<<<<

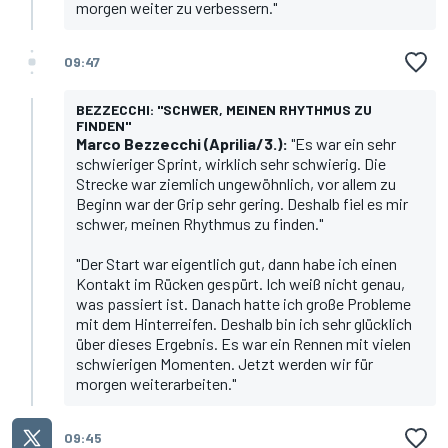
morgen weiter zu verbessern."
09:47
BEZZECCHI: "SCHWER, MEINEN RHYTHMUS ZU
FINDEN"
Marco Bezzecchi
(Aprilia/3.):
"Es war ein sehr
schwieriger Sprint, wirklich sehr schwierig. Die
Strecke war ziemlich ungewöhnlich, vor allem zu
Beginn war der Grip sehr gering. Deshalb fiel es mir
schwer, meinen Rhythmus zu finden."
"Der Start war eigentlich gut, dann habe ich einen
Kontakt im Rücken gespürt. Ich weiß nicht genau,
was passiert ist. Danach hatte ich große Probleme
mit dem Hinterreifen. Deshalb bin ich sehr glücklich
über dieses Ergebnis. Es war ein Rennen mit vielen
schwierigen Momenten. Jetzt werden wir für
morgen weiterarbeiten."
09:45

>>>>
<<<<

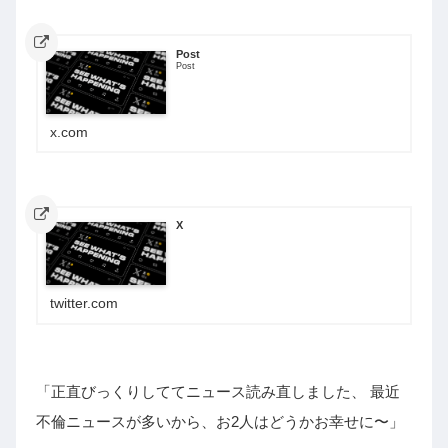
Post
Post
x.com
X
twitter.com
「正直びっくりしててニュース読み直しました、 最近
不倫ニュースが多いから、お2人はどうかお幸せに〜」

>>>>
<<<<

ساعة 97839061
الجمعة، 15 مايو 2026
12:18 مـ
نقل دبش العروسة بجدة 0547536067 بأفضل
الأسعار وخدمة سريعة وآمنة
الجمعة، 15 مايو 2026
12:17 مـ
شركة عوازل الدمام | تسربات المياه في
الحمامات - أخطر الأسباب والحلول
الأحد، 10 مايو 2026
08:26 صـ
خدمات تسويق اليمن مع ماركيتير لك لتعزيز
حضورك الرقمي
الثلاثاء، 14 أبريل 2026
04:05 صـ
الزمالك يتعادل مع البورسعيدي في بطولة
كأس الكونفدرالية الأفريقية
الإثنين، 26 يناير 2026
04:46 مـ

>>>>

* _Problem statement_
Find how many lines of the listing include the string "sehr" and give that number, nothing else.

* _Result of the exercise_
4